The question posed is certainly a sharp one. Should they do more than bandage what’s been wounded? Tougher still: Is that effort even worth it? But, as I mentioned, The Cut is slippery — for if you look closely at the relationship between the two women on screen (one played by Chala Hunter, the other by Flood, eight months pregnant at the time of filming) you’ll notice the same questions are being asked. With their paths about to diverge, is this friendship something they accept will slip through their fingers? Will they work to repair a tenuous connection, or will they mourn and move on?
“This film is deeply personal,” Flood says. “I was quite fearful of losing friends to a baby, and it did happen, but not to the great tragedy I perceived it to be. Two years go by quickly, and you find each other again — in a new place. I believe in change and forgiveness.”
Suddenly, the title of the film suggests a different type of severance: that of ties with people in our lives. “Friendship to me is deeply important, and the tremors of a platonic relationship are often seen as less valued than a romantic involvement,” says Flood. “The structure is different, but the heartache can be just as intense.”
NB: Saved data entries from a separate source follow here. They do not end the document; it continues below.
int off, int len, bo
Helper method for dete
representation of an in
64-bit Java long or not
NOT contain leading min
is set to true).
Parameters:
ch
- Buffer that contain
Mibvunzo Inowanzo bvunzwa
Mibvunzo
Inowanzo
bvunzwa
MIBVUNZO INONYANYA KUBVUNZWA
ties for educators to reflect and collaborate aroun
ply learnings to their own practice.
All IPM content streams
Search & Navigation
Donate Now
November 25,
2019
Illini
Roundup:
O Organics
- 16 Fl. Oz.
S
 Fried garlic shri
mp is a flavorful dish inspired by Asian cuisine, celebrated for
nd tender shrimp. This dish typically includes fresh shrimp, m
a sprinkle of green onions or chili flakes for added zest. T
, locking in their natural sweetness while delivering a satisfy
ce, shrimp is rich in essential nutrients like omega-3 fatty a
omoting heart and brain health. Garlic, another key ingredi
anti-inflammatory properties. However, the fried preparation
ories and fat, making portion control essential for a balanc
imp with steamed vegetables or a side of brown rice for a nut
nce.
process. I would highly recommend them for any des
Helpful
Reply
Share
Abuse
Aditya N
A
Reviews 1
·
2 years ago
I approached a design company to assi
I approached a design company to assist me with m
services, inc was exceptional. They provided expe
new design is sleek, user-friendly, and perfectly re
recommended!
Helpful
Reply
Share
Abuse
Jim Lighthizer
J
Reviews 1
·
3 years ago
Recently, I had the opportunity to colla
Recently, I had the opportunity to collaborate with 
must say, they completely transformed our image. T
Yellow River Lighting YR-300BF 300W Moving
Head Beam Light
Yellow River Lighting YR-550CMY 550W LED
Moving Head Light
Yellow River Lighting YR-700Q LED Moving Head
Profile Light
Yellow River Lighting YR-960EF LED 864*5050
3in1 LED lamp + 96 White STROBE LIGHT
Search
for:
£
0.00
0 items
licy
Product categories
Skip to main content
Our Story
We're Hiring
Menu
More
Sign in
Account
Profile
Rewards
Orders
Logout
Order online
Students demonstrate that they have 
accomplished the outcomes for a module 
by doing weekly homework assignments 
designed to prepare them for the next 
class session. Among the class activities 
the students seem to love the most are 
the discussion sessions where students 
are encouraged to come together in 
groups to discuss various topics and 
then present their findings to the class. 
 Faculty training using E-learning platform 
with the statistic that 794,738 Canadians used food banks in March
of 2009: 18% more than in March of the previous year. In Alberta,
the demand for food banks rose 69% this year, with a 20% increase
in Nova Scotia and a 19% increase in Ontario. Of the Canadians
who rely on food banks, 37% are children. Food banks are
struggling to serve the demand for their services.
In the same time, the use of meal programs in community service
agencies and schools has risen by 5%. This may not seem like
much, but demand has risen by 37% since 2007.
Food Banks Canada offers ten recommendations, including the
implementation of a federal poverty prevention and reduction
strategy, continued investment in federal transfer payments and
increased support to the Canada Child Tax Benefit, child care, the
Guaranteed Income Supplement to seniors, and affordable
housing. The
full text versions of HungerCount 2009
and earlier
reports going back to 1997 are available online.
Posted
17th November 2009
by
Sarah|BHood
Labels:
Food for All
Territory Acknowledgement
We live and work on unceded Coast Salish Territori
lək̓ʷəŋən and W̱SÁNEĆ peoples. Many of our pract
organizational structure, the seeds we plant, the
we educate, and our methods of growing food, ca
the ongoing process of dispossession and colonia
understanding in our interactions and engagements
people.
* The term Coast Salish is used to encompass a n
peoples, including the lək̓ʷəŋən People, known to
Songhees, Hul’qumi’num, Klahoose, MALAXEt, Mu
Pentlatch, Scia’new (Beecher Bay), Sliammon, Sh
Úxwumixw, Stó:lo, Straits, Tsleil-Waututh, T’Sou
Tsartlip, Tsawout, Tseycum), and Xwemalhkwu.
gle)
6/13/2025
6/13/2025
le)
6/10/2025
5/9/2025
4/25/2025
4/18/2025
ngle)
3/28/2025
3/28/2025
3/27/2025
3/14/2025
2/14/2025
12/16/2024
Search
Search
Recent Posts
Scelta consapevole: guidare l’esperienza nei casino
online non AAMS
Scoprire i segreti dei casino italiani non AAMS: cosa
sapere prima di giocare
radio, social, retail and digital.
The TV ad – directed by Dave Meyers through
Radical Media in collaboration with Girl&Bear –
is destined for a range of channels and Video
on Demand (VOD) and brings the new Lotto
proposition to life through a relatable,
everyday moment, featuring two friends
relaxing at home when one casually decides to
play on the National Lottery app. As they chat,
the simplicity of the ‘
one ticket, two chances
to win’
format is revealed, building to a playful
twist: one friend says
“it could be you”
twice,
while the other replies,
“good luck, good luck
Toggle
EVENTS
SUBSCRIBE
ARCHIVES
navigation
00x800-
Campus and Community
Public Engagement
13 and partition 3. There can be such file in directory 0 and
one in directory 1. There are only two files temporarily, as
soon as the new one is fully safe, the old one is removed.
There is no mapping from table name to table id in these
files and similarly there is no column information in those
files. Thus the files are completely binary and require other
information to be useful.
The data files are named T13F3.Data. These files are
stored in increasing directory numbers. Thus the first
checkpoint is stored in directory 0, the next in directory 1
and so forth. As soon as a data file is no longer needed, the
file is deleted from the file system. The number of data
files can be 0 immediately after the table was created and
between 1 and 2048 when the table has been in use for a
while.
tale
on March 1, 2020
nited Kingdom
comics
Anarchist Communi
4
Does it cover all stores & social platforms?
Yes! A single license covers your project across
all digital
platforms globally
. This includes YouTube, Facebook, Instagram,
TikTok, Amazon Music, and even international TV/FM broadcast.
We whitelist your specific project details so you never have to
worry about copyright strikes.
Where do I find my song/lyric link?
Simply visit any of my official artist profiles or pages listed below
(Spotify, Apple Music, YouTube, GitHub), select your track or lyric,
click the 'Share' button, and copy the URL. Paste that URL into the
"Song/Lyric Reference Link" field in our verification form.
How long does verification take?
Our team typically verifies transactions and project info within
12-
It’s refreshing to see such intensity with stakes far lower than they could have been. (While deep, the dinner injury isn’t the end of the world.) But Flood says the de-emphasis of danger was central to the creative insight. “I grew up watching coming-of-age movies about youth, often boys, on adventures in the wilderness, confronting danger in extreme conditions,” she says, wondering why pregnancy isn’t considered its own coming-of-age. “As I was going through one of the biggest transitions in my life, I started to think about [how] the loss of self, or a deep relationship, is akin to life and death — it deserves to be mourned. And as a filmmaker, the challenge became: How do I make an internal emotional journey just as cinematic without the framework of youth and mortality?”
The Cut played as one of seven short films in Telefilm Canada’s Not Short on Talent programme at the Clermont-Ferrand International Short Film Market. Flood and The Cut producer Breann Smordin are also in development on their first feature film together.